## Written problem A
Translate this sentence from the forum thread on masonry reinforcement into Spanish: "I think the only reinforcement the code recognizes is rebar."
## Written problem B
Write what follows the last line of the forum thread on masonry reinforcement and building codes, carrying the discussion forward.

## Quoted passage
· · ·

I think they call it "wall bond" or something like that? I would say good practice and not required by code for the most part. Kind of like mesh (WWM) in concrete slabs rarely required by code (if ever) but almost always done. I think the only reinforcement the code recognizes is rebar.


----------



## north star (May 20, 2016)

*@ = @*


jtom,

Lot's of questions to consider in your OP.

In the Commercial & Residential categories, there
is consideration for Shear Walls, Design Category,
Seismic Category, etc.

In the IBC, `15 Edition, refer to Section 2103.4 &
Section 2104.........Section 2104 also references the
TMS 602/ACI 530.1/ASCE 6..........Also, TMS 402.
Here is a link to the TMS 402 document........Start
in Section 6.1
*http://www.masonrysociety.org/msjc/2013_forms/msjc_proposed_revisions_through_november_28_2012-public_comment_version.pdf*

In the `15 IRC, refer to Section R606.13.2.3:
*http://codes.iccsafe.org/app/book/content/2015-I-Codes/2015%20IRC%20HTML/Chapter%206.html*


*@ = @*


----------



## my250r11 (May 20, 2016)

· · ·

## Data extract
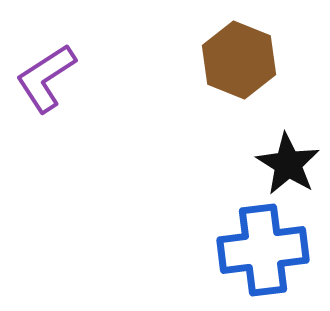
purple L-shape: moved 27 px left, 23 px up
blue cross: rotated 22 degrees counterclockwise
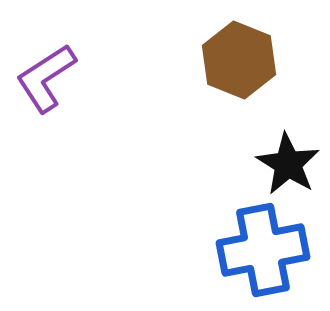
blue cross: rotated 4 degrees counterclockwise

· · ·

## Exercise answer A
Creo que el único refuerzo que reconoce el código es la varilla corrugada.

## Exercise answer B
The code refers you to the ACI 530 for masonary like it does the ACI 318 for concrete.


----------



## my250r11 (May 20, 2016)

BTW IMO if it is retaining any kind of fill it should be engineered and he will have to find that info.


----------



## Mark K (May 20, 2016)

In many cases the horizontal reinforcement can either be supplied by joint reinforcement or by rebar in bond beam units.


----------



## Paul Sweet (May 24, 2016)

The National Concrete Masonry Association has their TEK manual of design references on-line.  While they aren't code, they reference the codes and are kept up to date.  Chapter 12 covers reinforcement.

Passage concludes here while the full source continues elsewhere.